* [Task material]
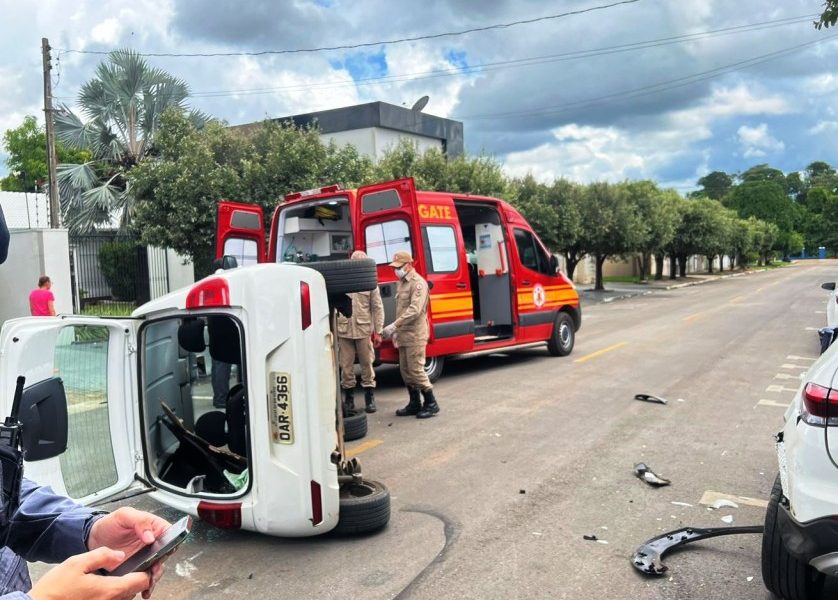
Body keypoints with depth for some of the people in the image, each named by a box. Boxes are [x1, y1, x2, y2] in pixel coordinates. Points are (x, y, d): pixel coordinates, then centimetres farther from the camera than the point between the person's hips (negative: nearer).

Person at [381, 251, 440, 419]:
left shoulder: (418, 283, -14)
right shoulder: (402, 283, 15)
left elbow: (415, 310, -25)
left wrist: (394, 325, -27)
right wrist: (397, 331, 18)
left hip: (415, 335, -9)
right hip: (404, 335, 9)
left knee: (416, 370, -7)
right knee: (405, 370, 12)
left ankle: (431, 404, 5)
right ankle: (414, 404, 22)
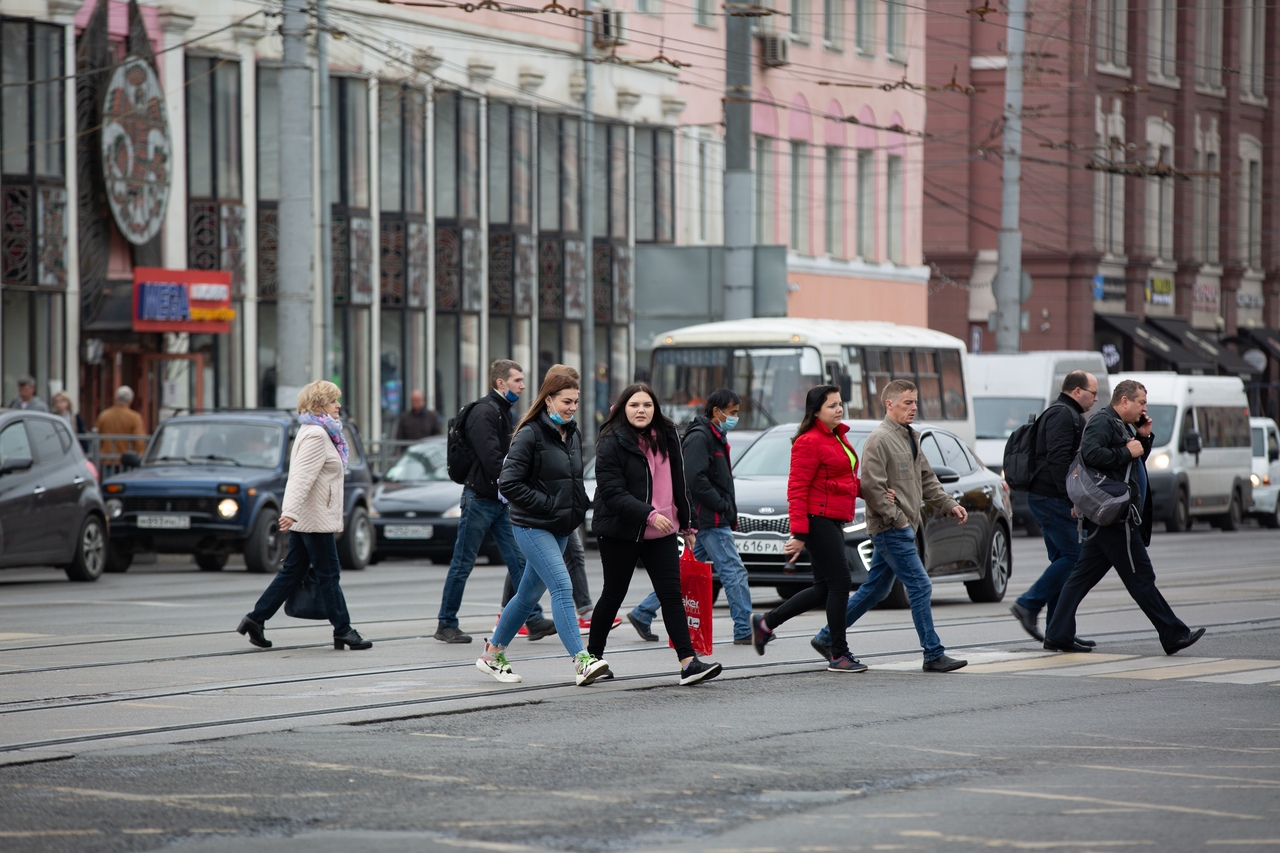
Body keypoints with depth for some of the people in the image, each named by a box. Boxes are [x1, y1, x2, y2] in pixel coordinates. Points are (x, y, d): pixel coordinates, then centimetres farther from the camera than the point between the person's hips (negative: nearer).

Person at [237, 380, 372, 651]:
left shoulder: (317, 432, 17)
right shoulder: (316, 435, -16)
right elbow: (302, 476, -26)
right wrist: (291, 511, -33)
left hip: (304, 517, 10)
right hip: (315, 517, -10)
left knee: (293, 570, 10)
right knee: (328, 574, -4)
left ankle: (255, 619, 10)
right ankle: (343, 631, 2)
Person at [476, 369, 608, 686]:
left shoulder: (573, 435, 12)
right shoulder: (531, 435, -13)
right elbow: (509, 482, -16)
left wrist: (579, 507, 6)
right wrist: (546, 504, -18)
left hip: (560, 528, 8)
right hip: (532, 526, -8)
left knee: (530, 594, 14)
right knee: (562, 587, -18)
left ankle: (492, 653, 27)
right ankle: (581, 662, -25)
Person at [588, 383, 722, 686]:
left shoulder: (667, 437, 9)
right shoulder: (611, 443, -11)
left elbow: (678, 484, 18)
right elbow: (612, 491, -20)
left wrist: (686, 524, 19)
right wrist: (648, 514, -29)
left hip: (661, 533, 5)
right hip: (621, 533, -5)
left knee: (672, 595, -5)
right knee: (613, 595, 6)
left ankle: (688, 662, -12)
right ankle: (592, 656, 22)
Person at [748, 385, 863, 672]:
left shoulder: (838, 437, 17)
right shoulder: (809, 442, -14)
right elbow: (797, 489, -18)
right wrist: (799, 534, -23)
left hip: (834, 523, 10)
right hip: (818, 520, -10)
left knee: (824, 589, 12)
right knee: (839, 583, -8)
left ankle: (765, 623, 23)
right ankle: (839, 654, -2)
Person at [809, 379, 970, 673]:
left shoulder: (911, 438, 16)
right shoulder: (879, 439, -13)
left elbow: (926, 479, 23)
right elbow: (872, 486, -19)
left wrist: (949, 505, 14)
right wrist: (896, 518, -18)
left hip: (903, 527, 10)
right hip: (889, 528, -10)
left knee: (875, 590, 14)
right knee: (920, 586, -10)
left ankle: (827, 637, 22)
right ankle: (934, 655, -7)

* [What you will do] Restate, line by line and word for word, everything from the top of the material through the line that contains "left ankle: (431, 404, 5)". Leave pictures out.

* [Output of the task]
Body keypoints with depth for some of the people in the image, each named by a box. Boxes are [x1, y1, x2, y2] in pixel coordinates. Points are (x, y, d): pixel coordinates, then centimetres farther from the camera than the point between the person's hips (negative: nearer).

Person at [381, 251, 440, 419]:
left shoulder: (418, 283, -14)
right shoulder: (402, 283, 15)
left elbow: (415, 310, -25)
left wrist: (394, 325, -27)
right wrist: (397, 331, 18)
left hip: (415, 335, -9)
right hip: (404, 335, 9)
left knee: (416, 370, -7)
right knee: (405, 370, 12)
left ankle: (431, 404, 5)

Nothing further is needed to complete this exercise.